I do not know how long people can tolerate it and how I tolerated it during this time. I just know getting used to anything can be horrible such as getting used to dying and not complaining.
After retaking the country by the Taliban, Death has more visible faces and the feeling of killing can be seen in the faces of each of them, you should be silent in front of your death and not raise your voice. The sound of bullets is the most logical word you can get in response to your protests.

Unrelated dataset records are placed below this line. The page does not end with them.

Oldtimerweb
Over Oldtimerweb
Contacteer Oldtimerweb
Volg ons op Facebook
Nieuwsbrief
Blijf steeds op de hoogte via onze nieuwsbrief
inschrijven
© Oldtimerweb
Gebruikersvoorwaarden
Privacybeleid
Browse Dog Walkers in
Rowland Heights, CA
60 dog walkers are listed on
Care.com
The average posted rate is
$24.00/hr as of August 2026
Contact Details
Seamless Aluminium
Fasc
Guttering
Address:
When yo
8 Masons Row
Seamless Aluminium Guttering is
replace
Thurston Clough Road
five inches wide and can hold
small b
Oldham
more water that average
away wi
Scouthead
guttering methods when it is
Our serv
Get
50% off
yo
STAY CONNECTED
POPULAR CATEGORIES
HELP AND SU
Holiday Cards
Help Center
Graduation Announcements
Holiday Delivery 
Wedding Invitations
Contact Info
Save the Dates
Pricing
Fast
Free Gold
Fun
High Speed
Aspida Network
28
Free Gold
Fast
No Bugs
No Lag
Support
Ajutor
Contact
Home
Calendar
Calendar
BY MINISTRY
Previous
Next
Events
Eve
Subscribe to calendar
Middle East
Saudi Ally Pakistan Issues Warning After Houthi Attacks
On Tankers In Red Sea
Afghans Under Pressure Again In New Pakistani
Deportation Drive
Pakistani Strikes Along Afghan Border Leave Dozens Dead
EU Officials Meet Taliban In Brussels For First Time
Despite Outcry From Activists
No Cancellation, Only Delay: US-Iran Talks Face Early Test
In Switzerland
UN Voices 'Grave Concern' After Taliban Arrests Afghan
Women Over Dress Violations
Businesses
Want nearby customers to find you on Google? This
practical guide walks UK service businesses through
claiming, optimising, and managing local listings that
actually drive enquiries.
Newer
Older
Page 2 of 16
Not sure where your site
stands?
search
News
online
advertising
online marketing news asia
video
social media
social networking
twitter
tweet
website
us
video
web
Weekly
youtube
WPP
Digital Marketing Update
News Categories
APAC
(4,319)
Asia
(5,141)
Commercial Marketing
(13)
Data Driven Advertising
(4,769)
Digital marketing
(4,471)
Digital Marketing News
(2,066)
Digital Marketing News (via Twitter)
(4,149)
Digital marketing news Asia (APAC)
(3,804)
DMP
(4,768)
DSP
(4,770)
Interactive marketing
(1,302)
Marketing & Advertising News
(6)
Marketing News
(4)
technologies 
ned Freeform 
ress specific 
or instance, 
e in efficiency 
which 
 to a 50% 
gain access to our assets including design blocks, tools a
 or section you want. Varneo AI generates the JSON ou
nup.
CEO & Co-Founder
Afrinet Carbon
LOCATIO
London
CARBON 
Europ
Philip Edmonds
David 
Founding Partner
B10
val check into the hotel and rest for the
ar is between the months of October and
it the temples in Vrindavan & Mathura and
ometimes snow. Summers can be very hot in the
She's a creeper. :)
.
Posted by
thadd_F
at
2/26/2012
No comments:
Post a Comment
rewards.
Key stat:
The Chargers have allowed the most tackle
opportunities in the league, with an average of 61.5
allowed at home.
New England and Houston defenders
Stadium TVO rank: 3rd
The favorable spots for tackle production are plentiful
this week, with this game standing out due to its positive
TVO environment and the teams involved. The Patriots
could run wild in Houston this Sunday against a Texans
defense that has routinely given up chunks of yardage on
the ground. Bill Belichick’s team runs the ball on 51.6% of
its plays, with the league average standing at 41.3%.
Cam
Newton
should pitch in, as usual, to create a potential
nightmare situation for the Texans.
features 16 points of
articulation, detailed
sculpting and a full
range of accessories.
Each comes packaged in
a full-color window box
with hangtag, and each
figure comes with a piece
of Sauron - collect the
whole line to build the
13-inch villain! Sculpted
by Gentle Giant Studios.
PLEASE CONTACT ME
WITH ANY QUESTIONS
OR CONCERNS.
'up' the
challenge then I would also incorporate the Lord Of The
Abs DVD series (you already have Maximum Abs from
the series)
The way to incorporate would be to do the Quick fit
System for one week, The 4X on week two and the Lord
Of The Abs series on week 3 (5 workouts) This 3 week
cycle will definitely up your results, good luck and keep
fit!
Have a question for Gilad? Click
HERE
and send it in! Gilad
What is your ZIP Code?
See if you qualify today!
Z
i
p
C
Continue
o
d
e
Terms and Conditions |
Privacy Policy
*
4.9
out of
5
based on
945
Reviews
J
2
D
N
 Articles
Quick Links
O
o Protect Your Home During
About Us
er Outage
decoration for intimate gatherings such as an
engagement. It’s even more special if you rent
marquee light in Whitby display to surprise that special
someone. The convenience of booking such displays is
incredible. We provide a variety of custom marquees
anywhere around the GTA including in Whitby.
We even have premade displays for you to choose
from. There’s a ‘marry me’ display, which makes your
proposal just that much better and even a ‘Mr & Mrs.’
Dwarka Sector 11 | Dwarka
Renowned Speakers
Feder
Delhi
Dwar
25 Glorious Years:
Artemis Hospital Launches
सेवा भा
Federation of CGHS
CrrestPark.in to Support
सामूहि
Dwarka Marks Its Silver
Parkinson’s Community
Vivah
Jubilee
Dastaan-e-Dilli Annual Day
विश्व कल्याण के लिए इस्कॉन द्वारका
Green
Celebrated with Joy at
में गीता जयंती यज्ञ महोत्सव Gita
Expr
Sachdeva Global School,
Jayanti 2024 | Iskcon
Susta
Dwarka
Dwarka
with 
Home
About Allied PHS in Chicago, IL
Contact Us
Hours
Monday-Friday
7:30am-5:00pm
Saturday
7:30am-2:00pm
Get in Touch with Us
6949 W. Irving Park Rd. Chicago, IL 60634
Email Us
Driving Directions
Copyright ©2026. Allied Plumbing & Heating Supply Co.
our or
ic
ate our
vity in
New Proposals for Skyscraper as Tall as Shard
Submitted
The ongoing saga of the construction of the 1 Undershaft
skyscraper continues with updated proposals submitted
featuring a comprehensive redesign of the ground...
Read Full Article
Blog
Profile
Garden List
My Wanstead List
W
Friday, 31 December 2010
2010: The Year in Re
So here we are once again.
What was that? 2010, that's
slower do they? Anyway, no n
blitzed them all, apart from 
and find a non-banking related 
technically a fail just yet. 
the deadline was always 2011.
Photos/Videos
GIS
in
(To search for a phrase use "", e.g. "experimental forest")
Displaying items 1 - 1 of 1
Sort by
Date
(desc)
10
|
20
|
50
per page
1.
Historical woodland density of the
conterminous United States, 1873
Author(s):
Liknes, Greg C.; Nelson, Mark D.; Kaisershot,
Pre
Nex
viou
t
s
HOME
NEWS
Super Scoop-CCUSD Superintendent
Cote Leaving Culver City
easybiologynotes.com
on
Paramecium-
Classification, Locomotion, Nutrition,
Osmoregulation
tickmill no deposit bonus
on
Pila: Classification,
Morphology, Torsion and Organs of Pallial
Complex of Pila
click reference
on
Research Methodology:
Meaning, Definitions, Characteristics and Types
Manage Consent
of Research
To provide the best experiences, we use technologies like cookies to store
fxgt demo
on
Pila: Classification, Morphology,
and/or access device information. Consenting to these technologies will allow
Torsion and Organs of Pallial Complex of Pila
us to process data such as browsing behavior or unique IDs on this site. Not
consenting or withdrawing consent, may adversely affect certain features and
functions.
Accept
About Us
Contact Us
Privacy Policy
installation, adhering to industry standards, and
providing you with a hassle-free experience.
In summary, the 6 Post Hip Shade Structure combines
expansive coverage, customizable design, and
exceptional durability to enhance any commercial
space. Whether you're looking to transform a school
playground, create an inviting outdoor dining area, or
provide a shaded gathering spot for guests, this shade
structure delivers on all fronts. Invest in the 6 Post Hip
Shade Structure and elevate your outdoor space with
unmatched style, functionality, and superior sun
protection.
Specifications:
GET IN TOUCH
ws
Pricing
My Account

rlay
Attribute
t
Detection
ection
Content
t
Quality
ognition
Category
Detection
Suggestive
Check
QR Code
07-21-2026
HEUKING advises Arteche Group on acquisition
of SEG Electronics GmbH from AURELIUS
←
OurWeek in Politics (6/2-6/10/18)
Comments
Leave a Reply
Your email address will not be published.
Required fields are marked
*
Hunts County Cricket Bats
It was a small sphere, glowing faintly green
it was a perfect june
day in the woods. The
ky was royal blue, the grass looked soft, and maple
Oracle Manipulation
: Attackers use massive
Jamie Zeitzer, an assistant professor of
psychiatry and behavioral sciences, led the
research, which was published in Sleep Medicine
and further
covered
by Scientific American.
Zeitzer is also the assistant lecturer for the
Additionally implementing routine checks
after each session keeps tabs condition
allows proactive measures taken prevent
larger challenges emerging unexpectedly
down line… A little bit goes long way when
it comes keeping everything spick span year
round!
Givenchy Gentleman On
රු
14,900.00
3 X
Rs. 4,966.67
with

Nevertheless, this shadow of horror still does not leave us, and I came to the tragic experience of the fall of Kabul, which was no less than death for me, just a few days ago; we saw an explosion in Abdul Rahim Shahid Boys’ School. In fact, I do not jump at the sound of a bomb anymore. I said that getting used to death is more frightening than anything, we are used to it and the extent of our anxiety depends on the sound of the explosion. When there is an explosion, I say: “Thank God casualties were not more” This is death itself. However, I try to get to the scene sooner so that I can get a wounded person to the hospital sooner and prepare a new feed for the media with a few photos of them.
I have climbed up and down the stairs of death many times, seen the deaths of hundreds of people in these two and a half decades of my life, and the thought that I might die like this drives me crazy. But I endure and I accept that this is the funniest thing you can hear from a person who accepts his horrible death and that of his fellow human beings in this way and does nothing. in fact he can do nothing.